The federal government, which filed the charges, alleges that Lam established a business that provided temporary employment services to contracting companies in the Boston and south shore areas of Massachusetts. The business operated until the spring of 1998 using various names, including New England Temporary Work, New England Temp Work and N. Tech Temp Service. Lam, along with others, allegedly opened and ran these businesses in the names of three individuals who acted as "straws" in order to hide the true ownership of these companies.

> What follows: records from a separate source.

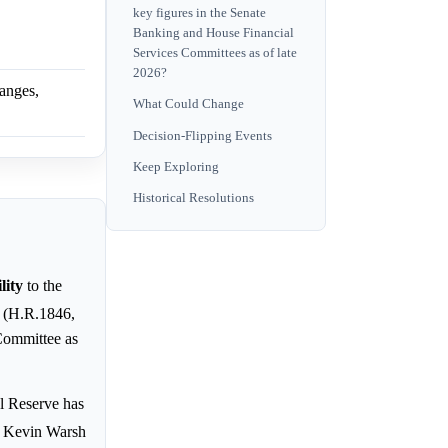
key figures in the Senate
Banking and House Financial
Services Committees as of late
2026?
hanges,
What Could Change
Decision-Flipping Events
Keep Exploring
Historical Resolutions
lity
to the
" (H.R.1846,
Committee as
al Reserve has
d Kevin Warsh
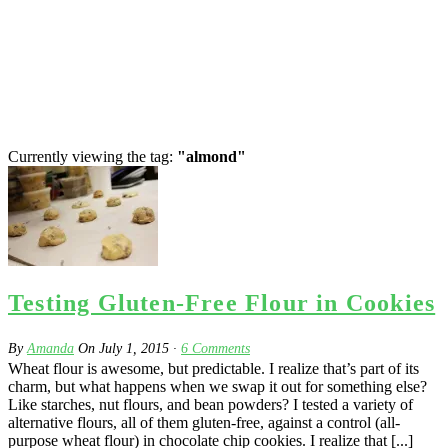
Currently viewing the tag:
"almond"
Testing Gluten-Free Flour in Cookies
By
Amanda
On
July 1, 2015
·
6
Comments
Wheat flour is awesome, but predictable. I realize that’s part of its
charm, but what happens when we swap it out for something else?
Like starches, nut flours, and bean powders? I tested a variety of
alternative flours, all of them gluten-free, against a control (all-
purpose wheat flour) in chocolate chip cookies. I realize that [...]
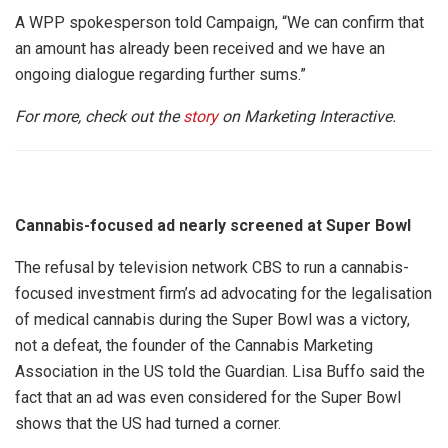
A WPP spokesperson told Campaign, “We can confirm that
an amount has already been received and we have an
ongoing dialogue regarding further sums.”
For more, check out the
story
on Marketing Interactive.
Cannabis-focused ad nearly screened at Super Bowl
The refusal by television network CBS to run a cannabis-
focused investment firm’s ad advocating for the legalisation
of medical cannabis during the Super Bowl was a victory,
not a defeat, the founder of the Cannabis Marketing
Association in the US told the Guardian. Lisa Buffo said the
fact that an ad was even considered for the Super Bowl
shows that the US had turned a corner.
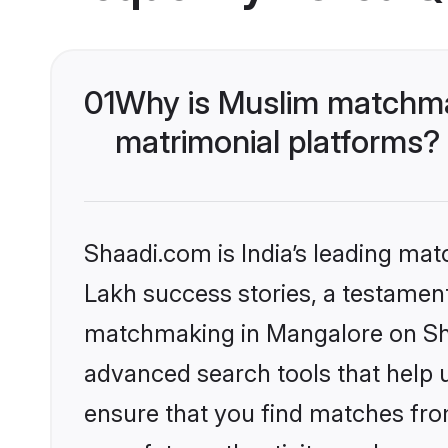
01
Why is Muslim matchmak
matrimonial platforms?
Shaadi.com is India’s leading ma
Lakh success stories, a testament 
matchmaking in Mangalore on Shaa
advanced search tools that help u
ensure that you find matches fro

The government alleges that during this time period, no income tax returns were filed by any of the businesses. While at the same time, U.S. Quarterly Employment Tax returns (Forms 941) were filed which underestimated both the maximum number of employees employed during any fiscal quarter and the annual payroll. The government also claims that in order to lower their insurance premiums, Lam falsely reported his companies' maximum number of employees to the Workers' Compensation Rating and Inspection Bureau of Massachusetts and to various insurance companies.
If convicted on these charges, Lam faces up to five years' imprisonment and three years' probation, and a $250,000 fine.
The Internal Revenue Service, Criminal Investigation, and the Federal Bureau of Investigation investigated the case, and it is being prosecuted by Assistant U.S. Attorney Stephen G. Huggard, chief of the Public Corruption & Special Prosecutions Unit.